Wassenaar, comprised of most industrialized arms exporters with the notable exception of China, aims to facilitate the coordination of members' national export control policies, promote transparency in the export of conventional weapons and dual-use equipment and prevent their destabilizing accumulation. Members are expected to provide information semi-annually on exports to non-Wassenaar members of weapons and "sensitive" dual-use goods that appear on the regime's two control lists: the Munitions List and the Dual-Use Goods and Technologies List, which is divided into basic and sensitive tiers. Denials of "basic" dual-use goods are also to be reported semi-annually, while denials of "very sensitive" dual-use goods and approvals of transactions that were previously denied by another Wassenaar member within the preceding three years are to be notified to the Secretariat within 60 days.
Unlike its Cold War predecessor, the Coordinating Committee for Multilateral Export Controls (COCOM), Wassenaar members cannot veto exports by another member. While Wassenaar's mandate does not target specific states (as COCOM did), members have agreed to refrain from deals with states in areas of tension and heavily armed regions or those countries that generate concern among members.
At the plenary, members reaffirmed earlier decisions not to export to any recipient in Afghanistan and to "exercise maximum restraint" in the Great Lakes region of Central Africa.
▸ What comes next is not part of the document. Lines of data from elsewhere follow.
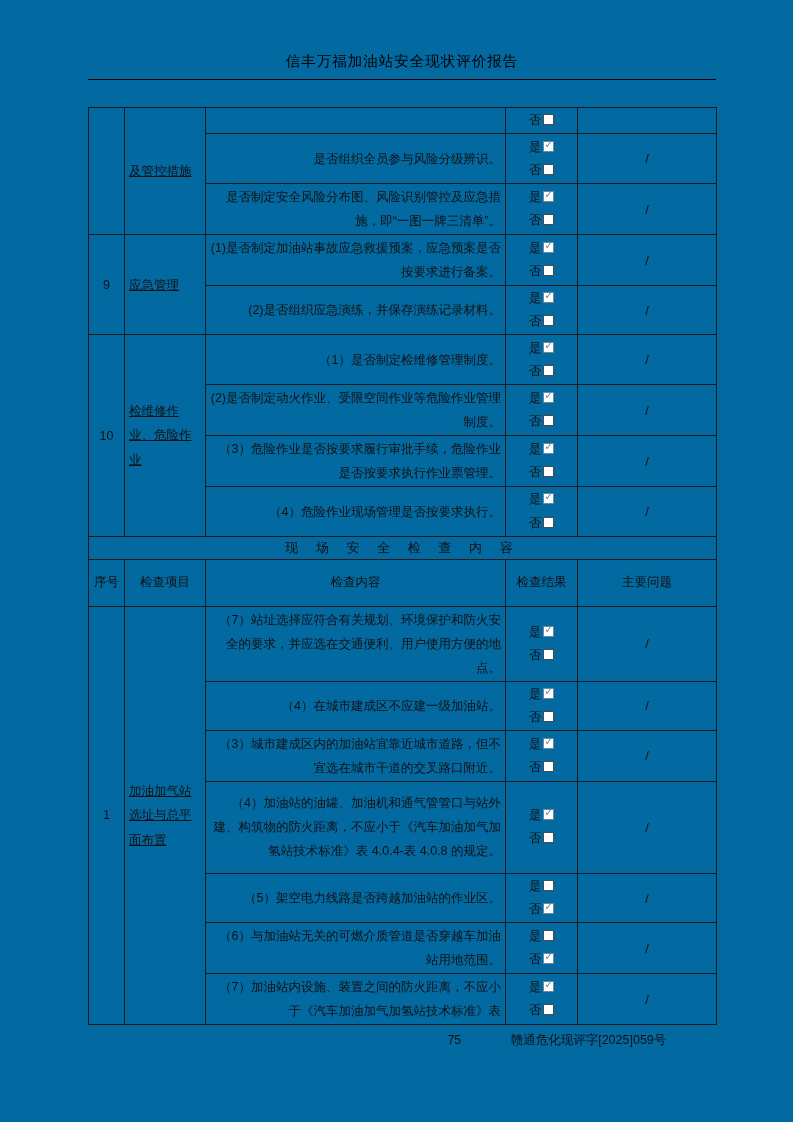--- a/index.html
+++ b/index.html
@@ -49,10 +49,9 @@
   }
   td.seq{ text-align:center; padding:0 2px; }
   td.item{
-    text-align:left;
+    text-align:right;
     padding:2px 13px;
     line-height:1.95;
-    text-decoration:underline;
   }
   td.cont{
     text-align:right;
The plenary's sole public statement warned of "potentially destabilizing accumulations of armaments in certain regions," but did not identify any region by name. According to a U.S. official involved with Wassenaar matters, a confidential summary report also called on members to complete their information submissions, indicating that full participation remains a problem.
At Vienna, the United States and Britain proposed additional reporting categories for the regime's Munitions List beyond the current seven (tanks, armored combat vehicles, artillery, combat aircraft, attack helicopters, warships and missile systems) to include power-projection equipment such as transport helicopters and aerial refueling vehicles, but France and Russia blocked this initiative, arguing that the current reporting categories are adequate. Another U.S. official familiar with the plenary meeting indicated that Russia claimed the proposal was designed to deny markets to Moscow and limit its exports.
Members also discussed the creation of a so-called correspondence list that would increase reporting requirements for items appearing on the Munitions List (which now fall outside the seven reporting categories), but are similar to goods on the Dual-Use List and must be reported if exported. For example, night vision equipment on the Dual-Use List exported for a civilian end-user must be reported, while similar night vision equipment on the Munitions List sent to a military end-user does not. Exporters of primarily dual-use goods, such as Japan and Switzerland, pushed for the correspondence list as a means to redress this imbalance, but the initiative failed as some members refused to accept new reporting obligations.
After more than a year of operation, Wassenaar members remain divided over how intrusive the arrangement should be. Some members, particularly France and Russia, do not want Wassenaar to evolve beyond the current information exchanges, while the United States and others have advocated developing a stronger regime that relies on more than solely national discretion to control exports. However, French insistence to wait until the regime's first review conference, scheduled for 1999, to assess Wassenaar's operation will likely stymie any changes in the near future.
Perhaps reflective of the gap between members, the plenary closed without appointing a permanent head of the Secretariat, which has been led by an acting head since Wassenaar became operational in November 1996.